Why? Maybe because she refused to say what the two characters – aristocratic narrator Tristram and old schoolfriend-turned-builder Dessie – were fleeing from. All she revealed was that they had been putting together a vast property deal outside Dublin when they saw something that petrified them.

We join them in their truck, tormenting each other with stories about the Devil, and the way if you catch his face on the other side of a fire – “a white man but his face was black. And shiny. And greasy” – you wouldn’t make it through to the morning. The road ahead is dark, and in the cab, there is only the glow of a GPS which doesn’t register where they are. There’s no Saint Christopher medal on the dashboard. You wonder if it would have helped.

And though all of this was effectively done, the dialogue sharp, the comedy credibly black, perhaps there’s another reason why I found it so devilishly convincing. Because the supernatural, Kilroy explained, wasn’t really the point, just a way of capturing what it felt like to live in a country that had itself turned itself into a dark fantasy of greed, where the roar of the Celtic Tiger had sucked up the old Irish values.

“There has been a lot of non-fiction about how all that happened,” she pointed out. “It’s only now beginning to filter out what it felt like at the time.” The Devil as metaphor for market forces stalking the land, mad property deal by mad property deal, leaving people frightened and ashamed at what they had unleashed? I can believe in that.

Adam Thorpe has made often made similar experiments with form and narrative structure, so it was intriguing to hear him explain why, in his latest novel – Flight – he has opted for the more conventional territory of the thriller.
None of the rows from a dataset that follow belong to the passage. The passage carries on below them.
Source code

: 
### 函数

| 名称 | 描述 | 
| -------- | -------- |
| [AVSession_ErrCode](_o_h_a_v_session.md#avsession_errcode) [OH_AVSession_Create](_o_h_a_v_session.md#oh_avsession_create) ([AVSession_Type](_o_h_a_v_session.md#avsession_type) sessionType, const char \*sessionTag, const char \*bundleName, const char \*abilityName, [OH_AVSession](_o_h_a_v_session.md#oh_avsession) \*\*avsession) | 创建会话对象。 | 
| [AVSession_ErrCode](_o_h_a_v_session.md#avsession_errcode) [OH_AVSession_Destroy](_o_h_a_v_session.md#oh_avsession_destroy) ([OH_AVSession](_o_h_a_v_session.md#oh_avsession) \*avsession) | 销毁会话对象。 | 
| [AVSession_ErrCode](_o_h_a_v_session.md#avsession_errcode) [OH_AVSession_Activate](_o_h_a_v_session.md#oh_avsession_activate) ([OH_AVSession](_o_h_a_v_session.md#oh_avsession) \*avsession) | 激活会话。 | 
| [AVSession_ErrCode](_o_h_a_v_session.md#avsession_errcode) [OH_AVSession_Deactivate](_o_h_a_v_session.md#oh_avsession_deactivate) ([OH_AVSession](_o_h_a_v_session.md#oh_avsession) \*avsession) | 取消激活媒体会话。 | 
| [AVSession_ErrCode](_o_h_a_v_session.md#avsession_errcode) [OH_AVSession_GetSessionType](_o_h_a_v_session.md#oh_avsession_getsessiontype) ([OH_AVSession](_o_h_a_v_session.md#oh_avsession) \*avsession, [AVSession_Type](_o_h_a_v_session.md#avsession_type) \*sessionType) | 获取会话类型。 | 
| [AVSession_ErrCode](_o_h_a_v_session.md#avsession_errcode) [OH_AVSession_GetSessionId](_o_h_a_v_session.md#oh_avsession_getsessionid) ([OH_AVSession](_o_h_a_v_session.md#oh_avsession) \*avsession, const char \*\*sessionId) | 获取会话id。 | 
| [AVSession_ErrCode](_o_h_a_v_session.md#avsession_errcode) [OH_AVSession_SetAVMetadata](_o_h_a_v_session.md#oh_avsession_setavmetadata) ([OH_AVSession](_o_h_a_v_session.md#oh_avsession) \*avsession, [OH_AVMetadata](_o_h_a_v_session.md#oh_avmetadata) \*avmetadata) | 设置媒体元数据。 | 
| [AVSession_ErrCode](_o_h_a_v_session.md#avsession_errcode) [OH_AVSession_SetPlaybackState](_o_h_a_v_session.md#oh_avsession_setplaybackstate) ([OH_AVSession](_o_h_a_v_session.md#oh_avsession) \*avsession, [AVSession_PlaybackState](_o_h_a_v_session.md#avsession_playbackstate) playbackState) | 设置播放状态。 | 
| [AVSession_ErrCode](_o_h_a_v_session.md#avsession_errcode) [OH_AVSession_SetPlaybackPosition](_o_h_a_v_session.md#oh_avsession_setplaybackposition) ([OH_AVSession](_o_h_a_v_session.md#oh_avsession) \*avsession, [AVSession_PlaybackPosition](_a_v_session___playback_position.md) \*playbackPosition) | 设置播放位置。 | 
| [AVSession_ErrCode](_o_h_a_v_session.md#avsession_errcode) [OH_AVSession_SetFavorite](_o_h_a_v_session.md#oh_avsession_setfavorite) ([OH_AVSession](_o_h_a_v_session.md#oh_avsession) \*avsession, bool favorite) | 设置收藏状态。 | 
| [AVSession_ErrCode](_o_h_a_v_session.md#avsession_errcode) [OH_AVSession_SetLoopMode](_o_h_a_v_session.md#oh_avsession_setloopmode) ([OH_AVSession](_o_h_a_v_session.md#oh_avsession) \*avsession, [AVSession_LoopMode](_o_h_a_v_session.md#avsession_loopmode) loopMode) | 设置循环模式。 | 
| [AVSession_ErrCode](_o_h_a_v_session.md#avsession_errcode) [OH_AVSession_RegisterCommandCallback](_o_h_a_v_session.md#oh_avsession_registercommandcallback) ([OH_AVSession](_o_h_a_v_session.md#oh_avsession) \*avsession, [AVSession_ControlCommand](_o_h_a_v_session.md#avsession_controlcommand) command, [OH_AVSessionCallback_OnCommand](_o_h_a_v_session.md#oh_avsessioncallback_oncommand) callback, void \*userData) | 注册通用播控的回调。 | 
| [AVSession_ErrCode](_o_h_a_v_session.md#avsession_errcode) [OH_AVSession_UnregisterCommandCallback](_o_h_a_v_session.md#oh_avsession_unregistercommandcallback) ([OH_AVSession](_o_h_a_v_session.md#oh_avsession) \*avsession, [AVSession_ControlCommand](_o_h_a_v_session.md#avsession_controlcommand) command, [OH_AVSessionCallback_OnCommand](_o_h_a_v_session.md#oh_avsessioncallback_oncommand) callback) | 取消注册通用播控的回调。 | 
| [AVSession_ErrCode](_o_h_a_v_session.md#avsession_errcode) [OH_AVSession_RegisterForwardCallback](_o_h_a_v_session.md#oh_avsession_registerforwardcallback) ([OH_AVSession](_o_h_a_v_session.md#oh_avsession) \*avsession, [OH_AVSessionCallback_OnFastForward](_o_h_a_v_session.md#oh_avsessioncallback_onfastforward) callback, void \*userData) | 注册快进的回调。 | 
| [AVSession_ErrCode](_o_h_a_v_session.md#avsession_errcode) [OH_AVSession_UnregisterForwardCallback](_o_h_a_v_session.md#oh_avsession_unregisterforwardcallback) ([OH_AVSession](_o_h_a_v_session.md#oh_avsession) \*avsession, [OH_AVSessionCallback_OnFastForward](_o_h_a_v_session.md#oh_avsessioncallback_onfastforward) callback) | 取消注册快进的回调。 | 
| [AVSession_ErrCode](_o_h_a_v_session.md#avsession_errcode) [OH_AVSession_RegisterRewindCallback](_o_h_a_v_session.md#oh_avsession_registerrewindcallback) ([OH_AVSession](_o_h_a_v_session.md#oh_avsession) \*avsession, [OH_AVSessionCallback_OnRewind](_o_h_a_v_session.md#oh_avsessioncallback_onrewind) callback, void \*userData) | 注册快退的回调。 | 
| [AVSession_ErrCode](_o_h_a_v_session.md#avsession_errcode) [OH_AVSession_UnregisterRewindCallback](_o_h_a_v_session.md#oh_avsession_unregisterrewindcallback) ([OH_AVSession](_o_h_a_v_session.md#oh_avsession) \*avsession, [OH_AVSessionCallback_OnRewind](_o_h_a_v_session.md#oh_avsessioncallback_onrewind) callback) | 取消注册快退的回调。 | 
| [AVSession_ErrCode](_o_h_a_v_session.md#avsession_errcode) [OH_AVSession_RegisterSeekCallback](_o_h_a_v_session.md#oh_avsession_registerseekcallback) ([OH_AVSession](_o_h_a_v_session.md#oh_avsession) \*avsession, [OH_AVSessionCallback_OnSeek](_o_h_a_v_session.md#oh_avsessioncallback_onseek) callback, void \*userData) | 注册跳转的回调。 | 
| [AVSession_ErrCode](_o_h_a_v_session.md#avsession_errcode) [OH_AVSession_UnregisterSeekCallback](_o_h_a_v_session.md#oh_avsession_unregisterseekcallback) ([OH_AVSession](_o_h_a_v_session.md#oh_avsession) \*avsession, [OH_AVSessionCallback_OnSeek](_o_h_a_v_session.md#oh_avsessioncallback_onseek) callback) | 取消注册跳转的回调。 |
After spending three years on a new translation of Madame Bovary, he explained, he wanted to fulfil his contract with a slim novel with a small cast. Instead, he found he had ended up with an action-packed novel about a freight cargo pilot on the run – on a Hebridean island not unlike Vatersay – from people who want to kill him because he had found out rather too much about the cargo he had been flying around the world.

Sounds conventional? Perhaps in outline it is, but the extract Thorpe read was credibly detailed (it helps that his father used to be a PanAm pilot), engagingly written, and even though his Buchanesque protagonist didn’t have much poetry in his soul, there were occasional flashes in the text to remind the reader that as well as being a fine novelist, he first burst into print as a poet.